After making a big splash by banning plug-in hybrids from its public chargers last April, the city of Beverly Hills, California, will have to grant them access by New Year's.
There are caveats, of course. According to the California law that requires all types of plug-in vehicles to have access to public chargers, cities are free to restrict access to chargers as long as they are not funded by taxpayers or by utility ratepayers. Still that's relatively few chargers.
The Beverly Hills City Council met in early November and decided that, while some chargers in the city are not publicly funded, granting plug-in hybrids access to some and not others would only sow confusion with charging requirements. Under the new California law, the city has until Tuesday to implement the decision.

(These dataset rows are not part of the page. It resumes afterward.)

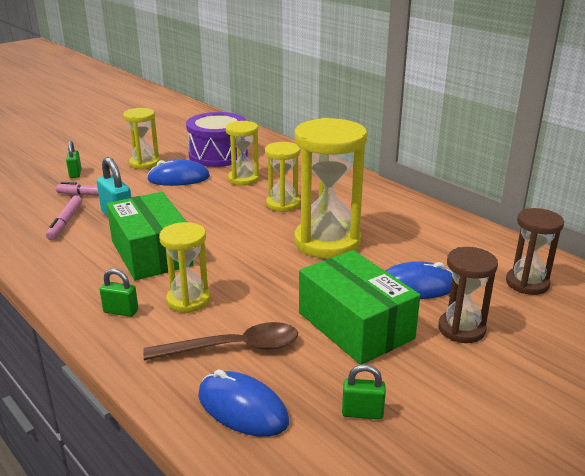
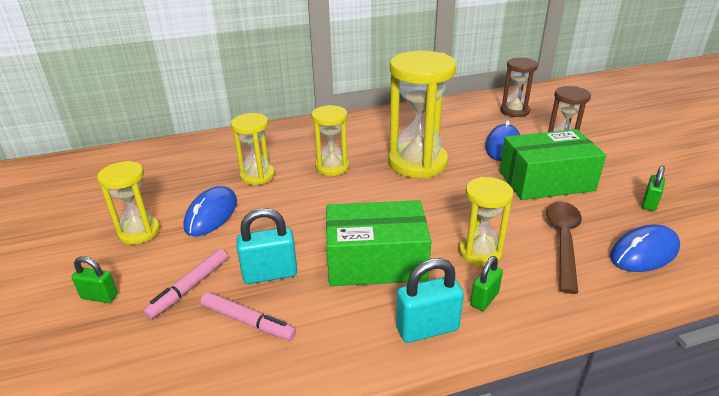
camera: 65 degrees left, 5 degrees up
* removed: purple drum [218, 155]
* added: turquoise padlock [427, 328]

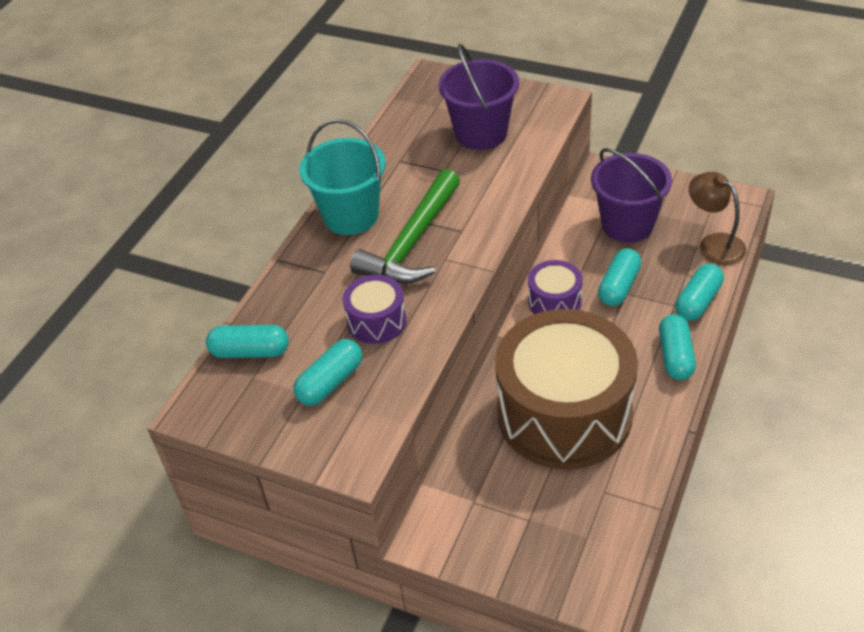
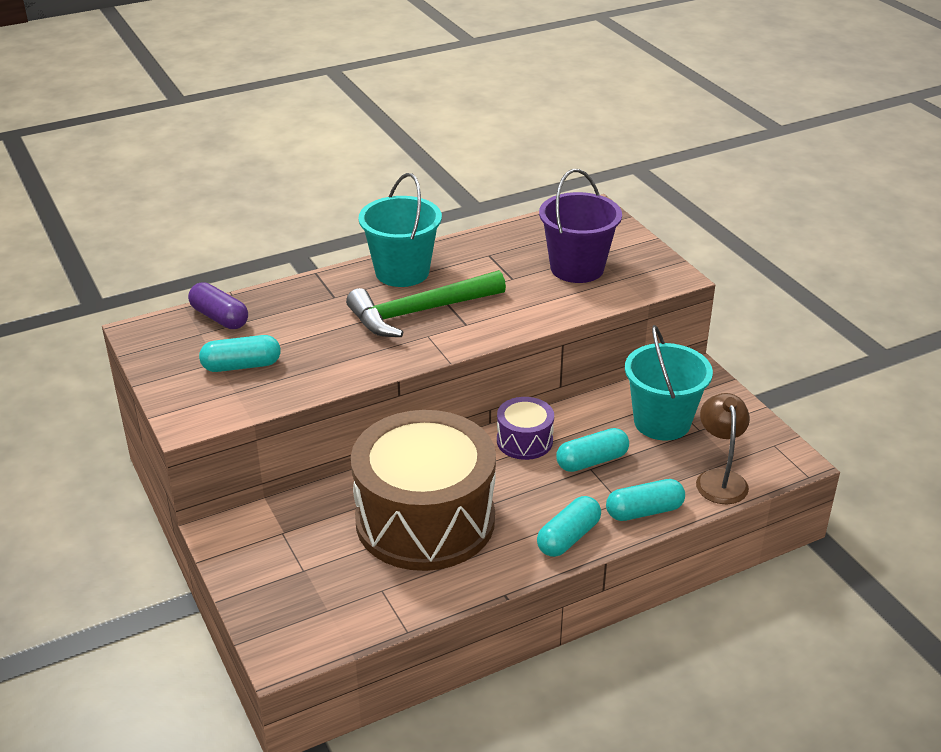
camera: 35 degrees right, 10 degrees down
* recoloured: purple bucket [627, 225] to turquoise bucket [662, 422]
* removed: purple drum [376, 321]
* recoloured: turquoise capsule [250, 352] to purple capsule [219, 318]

While battery-electric-car drivers have a legitimate beef when they have too little range to get where they are going and arrive at a charger to find it in use by a plug-in hybrid, as a matter of policy, states trying to improve air quality have an interest in promoting electric miles whatever type of car drives them.
From that standpoint, a plug-in hybrid with no more remaining electric range is as unhelpful to the public as a battery electric car that can't get home. It's just more useful to its own driver.